The applicant was an employee of a small Greek company who was fired after it became known within the company that he was HIV-positive. Once word got out, several of the employees petitioned management to release the applicant. Despite the employer bringing in an occupational-health doctor to speak with the employees, the employees continued to press for his termination. After about half of the employees sent a letter to the director, the applicant was terminated.
The both of the lower Greek courts had ruled in favor of the employee, reasoning that the termination was unjustified largely because it was based on misinformation about the contagiousness of HIV. In both of the decisions, however, the courts failed to reinstate the applicant with his job, because he had found work in the meantime. The applicant continued to appeal and the case was taken up by the Court of Cassation, Greek’s highest court. The Court reasoned that the termination was justified where it was based on the employer’s interest in restoring harmonious collaboration and was done to keep the company running smoothly.

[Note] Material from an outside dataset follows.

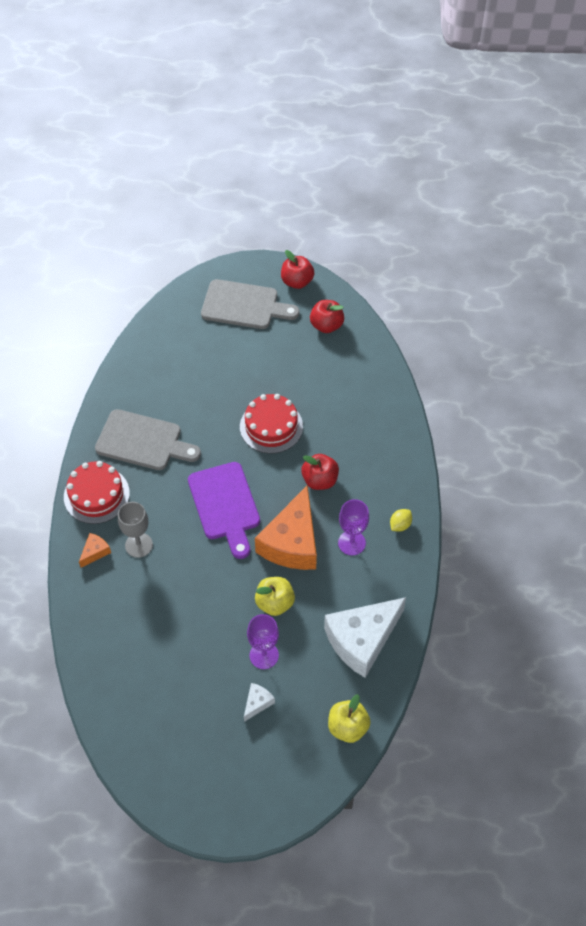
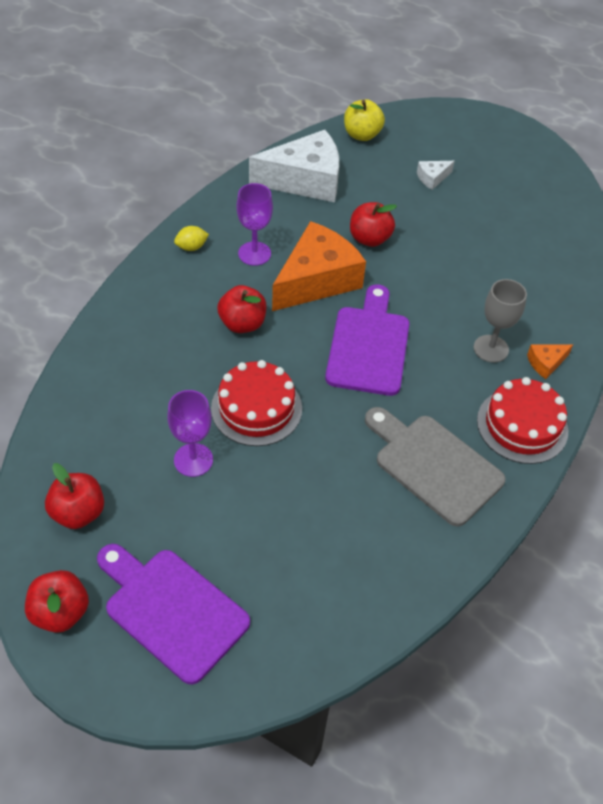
camera: 155 degrees left, 5 degrees down
(244, 305) = (172, 610): grey cutting board -> purple cutting board
(264, 655) = (406, 206): purple goblet -> purple goblet (193, 460)
(275, 603) = (369, 239): yellow apple -> red apple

Since Greece is a member state of the Council of Europe, the applicant was able to take his complaint to the ECHR. The ECHR reasoned that the Court of Cassation did not adequately weigh the interest of the applicant-employee against the interests of the employer. The ECHR seemingly did not dispute that the employer had an interest in harmonious relations amongst workers — although it was critical of the inaccurate scientific basis behind such concern — but said that, even so, the company’s interest had to be weighed against the interests of the employee, taking into account that the employee was the weaker party to the employment contract.
Do you agree with the ECHR? Does the employer have a legitimate interest in wanting to maintain harmony? Is it fair to require a company to keep one employee at the risk of losing half of their workforce, or was this a case of groupthink leading to empty threats and court-approved bullying? Which party do you think would prevail in a US court?